Extracted text ->

########################################

Chapters
- Practice Problems
- Problem 1: Central Tendency
- Problem 2: Interpreting Variability
- Problem 3: Finding the Group Mean
- Problem 4: Coefficient of Variation
- Problem 5: Quartiles
- Problem 6: Changing Units
- Solutions to Practice Problems
- Solution Problem 1
- Solution Problem 2
- Solution Problem 3
- Solution Problem 4
- Solution Problem 5
- Solution Problem 6
In our guide on descriptive statistics, we’ve shown you the fundamental concepts involved in the descriptive branch of statistics. From measures of central tendency to visualizing a standard normal distribution, we’ve taught you how to calculate measures and challenged you with practice problems.
In this section, you’ll find statistical word problems that require you to apply the knowledge you’ve learned with us thus far. Good luck!
Practice Problems
Problem 1: Central Tendency
You have gathered data on customers who come into your store for a week, including what they have bought and how many items they have bought. You’re interested in learning whether it’s worth it for you or not to start a loyalty program and, if so, on what products. Given the table below, use a measure of central tendency to solve your problem.
Customer | Apples | Hummus | Bread | Oil |
A | 3 | 15 | 1 | 0 |
B | 5 | 6 | 2 | 1 |
C | 1 | 9 | 2 | 0 |
Problem 2: Interpreting Variability
You’re studying the effects of a weed killer on a specific weed type. Given the following information, what can you say about the reliability of the weed killer on reducing the length of the weeds studied using measures of variability?
Original Length (inches) | Length After 1 Month of Treatment (inches) |
1 | 0.5 |
2 | 1.9 |
1.5 | 0.2 |
2.3 | 1.7 |
Problem 3: Finding the Group Mean
Given the following information about 2017 estimated voter turnout, what can you say about young voters between 18 and 40 years of age? Data taken from YouGov UK.
Age Group | People Sampled | Percentage Who Voted |
18-19 | 1077 | 57 |
20-24 | 2679 | 59 |
25-29 | 3648 | 64 |
30-39 | 7912 | 61 |
40-49 | 8237 | 66 |
50-59 | 10718 | 71 |
60-69 | 12388 | 77 |
70+ | 5956 | 84 |
Problem 4: Coefficient of Variation
You have the following information about estimated voter turnout. Which data set will be better to use in your research paper if you’re looking for the most accurate data?

########################################

Exercise material ->
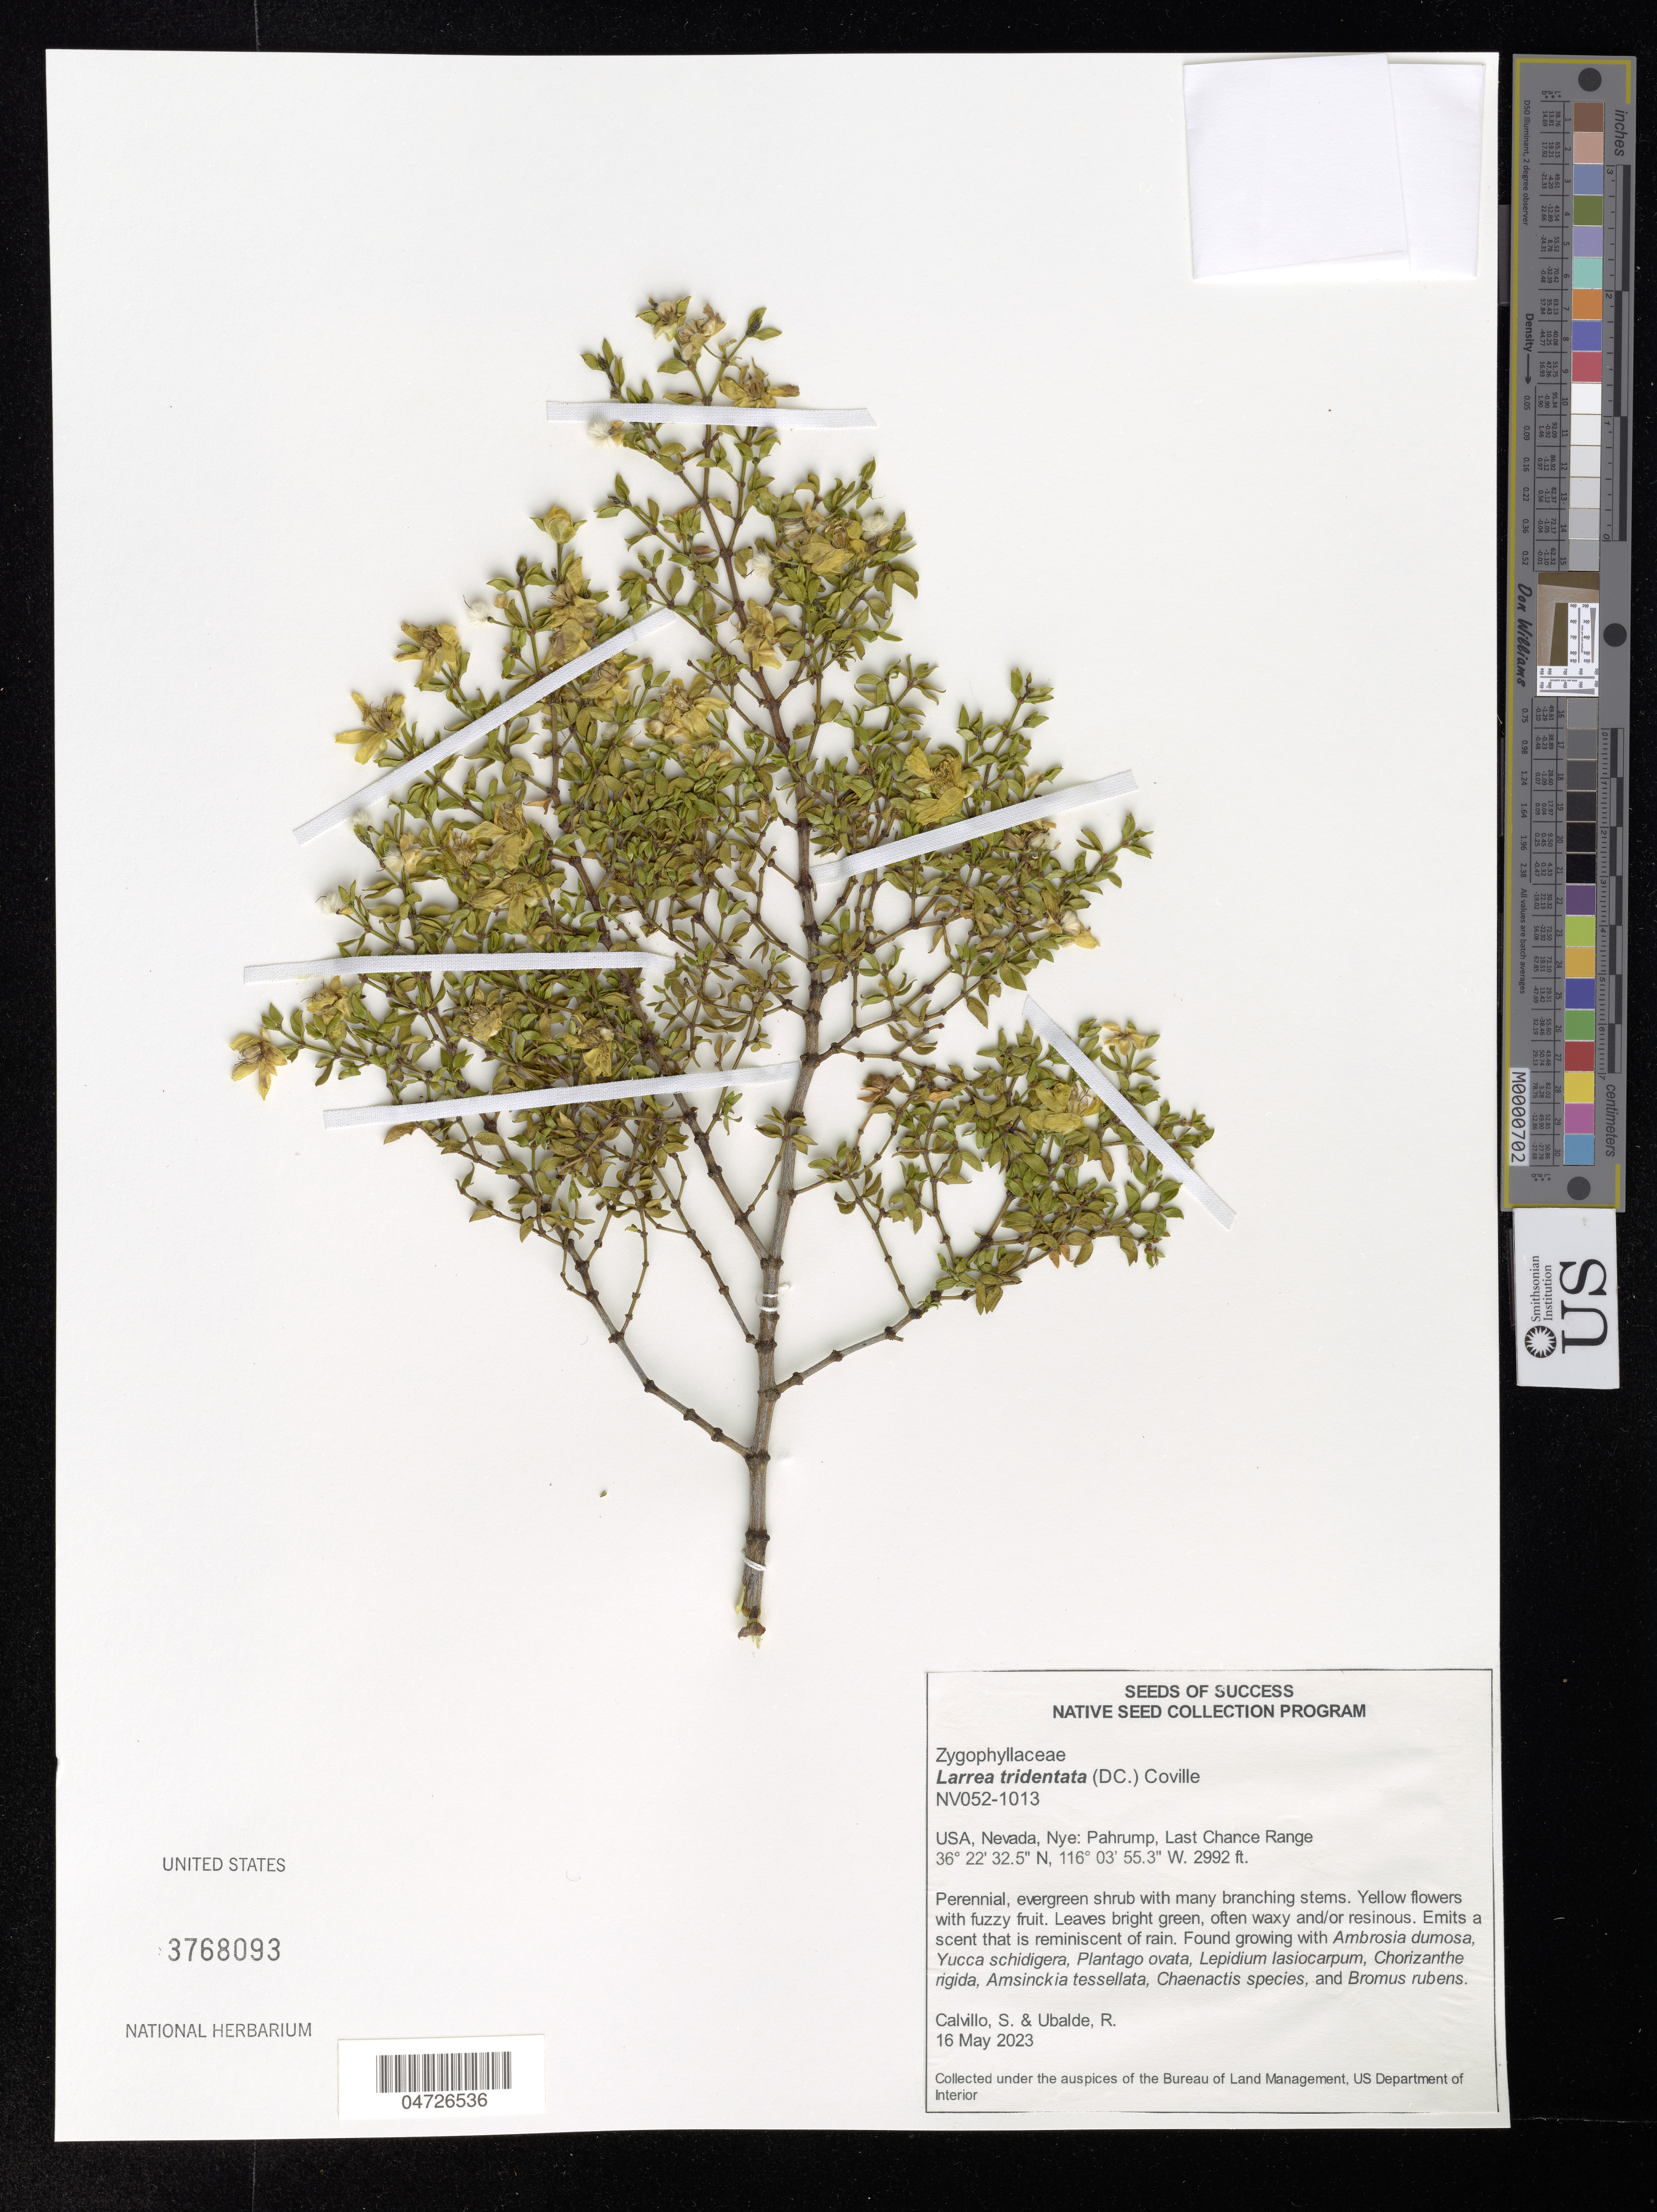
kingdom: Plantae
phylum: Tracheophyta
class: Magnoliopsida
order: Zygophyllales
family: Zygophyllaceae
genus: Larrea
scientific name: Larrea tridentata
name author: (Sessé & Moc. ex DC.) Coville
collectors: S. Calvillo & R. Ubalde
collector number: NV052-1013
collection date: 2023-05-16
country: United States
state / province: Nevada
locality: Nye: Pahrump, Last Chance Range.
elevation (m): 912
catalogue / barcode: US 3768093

########################################

What to do ->
1. According to the statistics practice page, where was the voter turnout data in Problem 3 taken from?
2. Copy out the lines in the rows from the one containing "order: Zygophyllales" through the last line of the rows, inclusive.

Answers to the exercises ->
1. YouGov UK.

2.
order: Zygophyllales
family: Zygophyllaceae
genus: Larrea
scientific name: Larrea tridentata
name author: (Sessé & Moc. ex DC.) Coville
collectors: S. Calvillo & R. Ubalde
collector number: NV052-1013
collection date: 2023-05-16
country: United States
state / province: Nevada
locality: Nye: Pahrump, Last Chance Range.
elevation (m): 912
catalogue / barcode: US 3768093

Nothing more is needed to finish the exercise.